PRIME Minister Theresa May is to travel to Europe to seek concessions on her Brexit deal, after calling off a crunch House of Commons vote in which she was expected to go down to a heavy defeat.

In a statement to MPs, Mrs May also said the Government was stepping up preparations for a possible no-deal Brexit.

And she said that MPs who were threatening to vote against the deal she secured with Brussels must ask themselves the fundamental question: "Does this House want to deliver Brexit?"

If the answer was yes, she said that they needed to consider whether they were prepared to make "compromises" in order to make good on the 2016 referendum vote to leave the EU.

Mrs May's statement came amid dramatic scenes at Westminster, as news of her plan to postpone Tuesday's "meaningful vote" broke just minutes after Downing Street had insisted it was going ahead.

It is understood that the PM had been warned that she faced a large-scale defeat when MPs voted at the end of five days of debate in the Commons on her plans.

She spoke with her Cabinet colleagues by a telephone conference call before addressing the Commons.

Speaking to MPs, Mrs May accepted that there was "widespread and deep concern" over the backstop arrangement, designed to keep the Irish border open if the EU and UK fail to strike a wider trade deal.

If the vote had gone ahead as planned, the Government would have been defeated by a "significant margin", she said.

"We will therefore defer the vote scheduled for tomorrow and not proceed to divide the House at this time."

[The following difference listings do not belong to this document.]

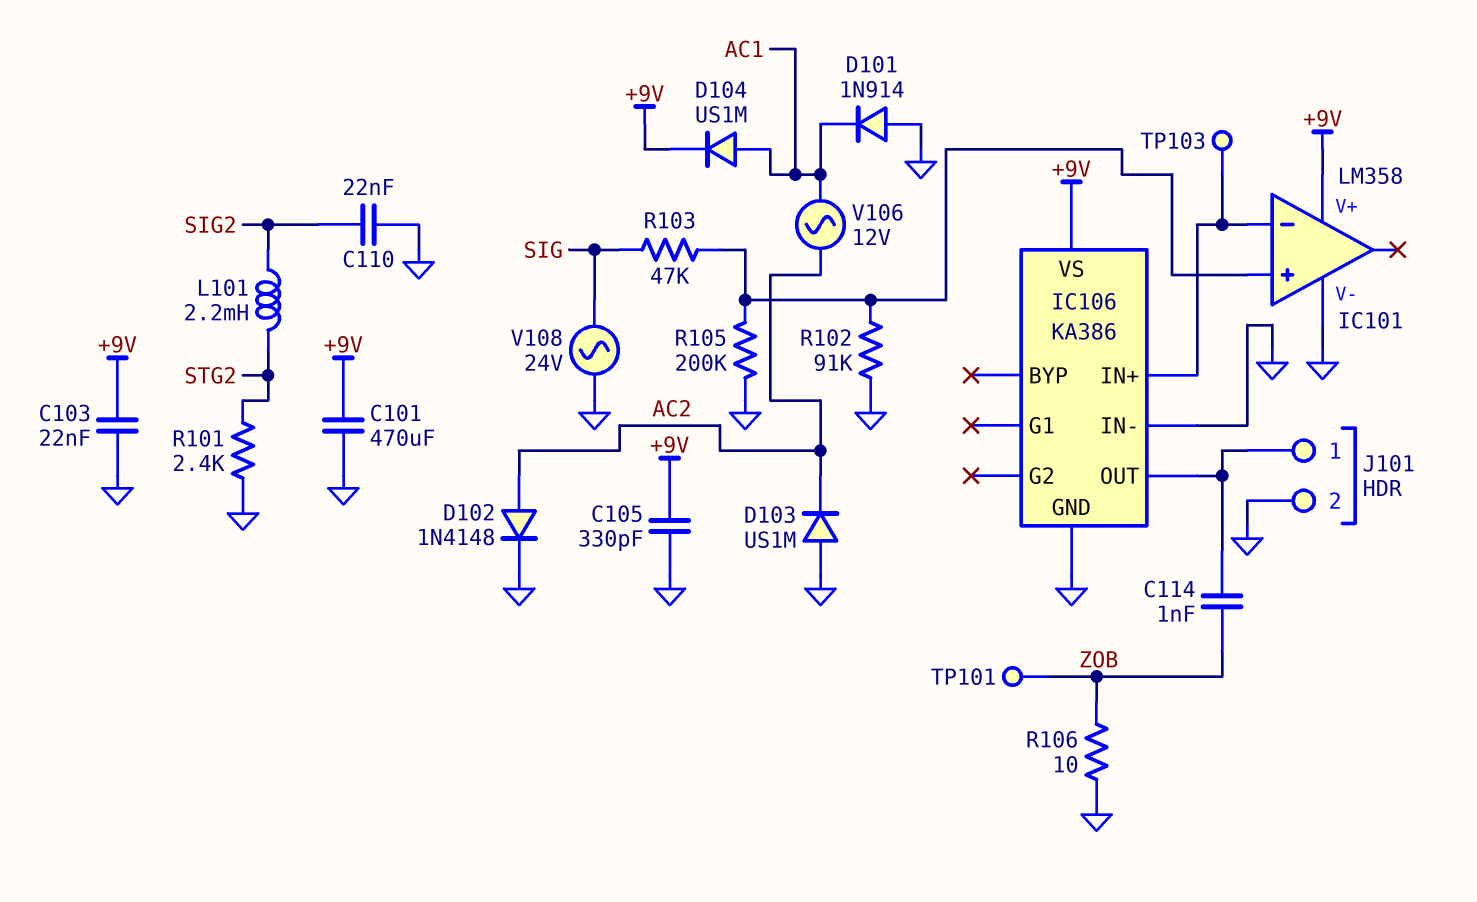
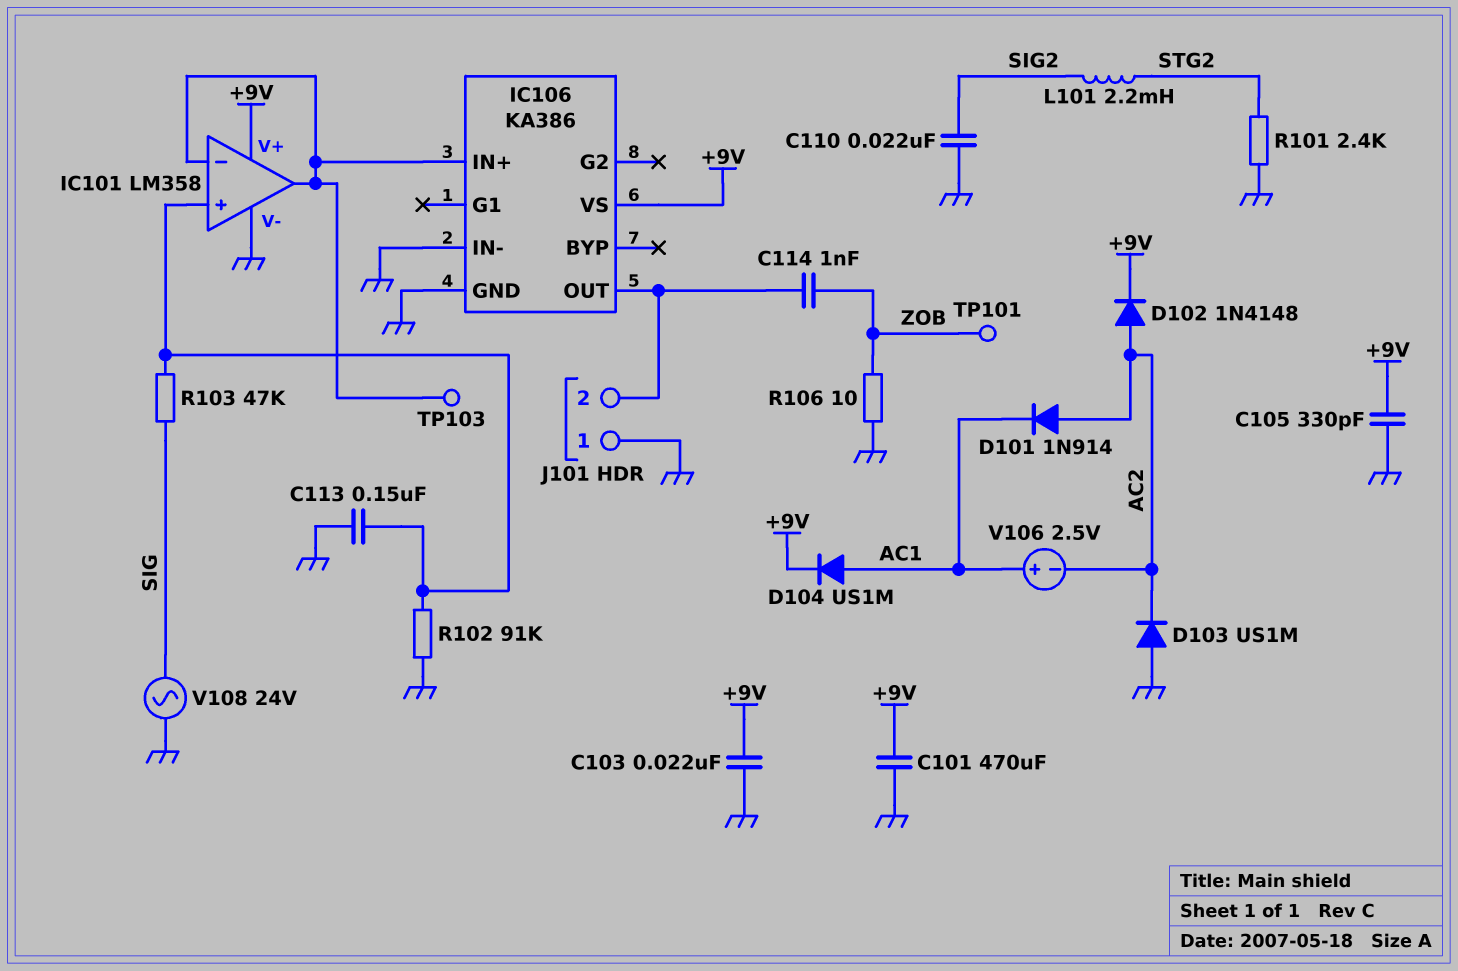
C113: none -> 150nF (GND, IC101/in+)
D101: diode 1N914 (A GND, K AC1) -> diode 1N914 (A AC2, K AC1)
D102: diode 1N4148 (A AC2, K GND) -> diode 1N4148 (A AC2, K +9V)
IC101 pin out: none -> IC101/in-
J101 pin 1: IC106/OUT -> GND
J101 pin 2: GND -> IC106/OUT
R105: 200k (GND, IC101/in+) -> none
V106: AC 12V (AC1, AC2) -> 2.5V (plus AC1, minus AC2)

Mrs May said she believed there was "a majority to be won" in the Commons on her deal, if she is able to "secure additional reassurance" on the backstop, and that this would be her focus over the coming days.

But she insisted: "There is no deal available that does not include the backstop."

Mrs May said she had spoken by phone with European leaders over the weekend and will meet others, as well as the chiefs of the European Council and Commission, before the EU summit opens in Brussels on Thursday.

"I will discuss with them the clear concerns that this House has expressed," she said.

The Government was also looking at "new ways of empowering the House of Commons" to ensure that any provision for a backstop has "democratic legitimacy and to enable the House to place its own obligations on the Government to ensure that the backstop cannot be in place indefinitely", said Mrs May.

She added: "If you take a step back, it is clear that this House faces a much more fundamental question.

"Does this House want to deliver Brexit? And if it does, does it want to do so through reaching an agreement with the EU?

"If the answer is yes, and I believe that is the answer of the majority of this House, then we all have to ask ourselves whether we are prepared to make a compromise.

"Because there will be no enduring and successful Brexit without some compromise on both sides of the debate."

A spokeswoman for European Commission president Jean-Claude Juncker poured cold water on hopes of a renegotiation of the Withdrawal Agreement, reached after more than 18 months of talks.

In a press briefing in Brussels, Mina Andreeva said: "As President Juncker said, this deal is the best and only deal possible.

"We will not renegotiate - our position has therefore not changed and as far as we are concerned the United Kingdom is leaving the European Union on March 29 2019."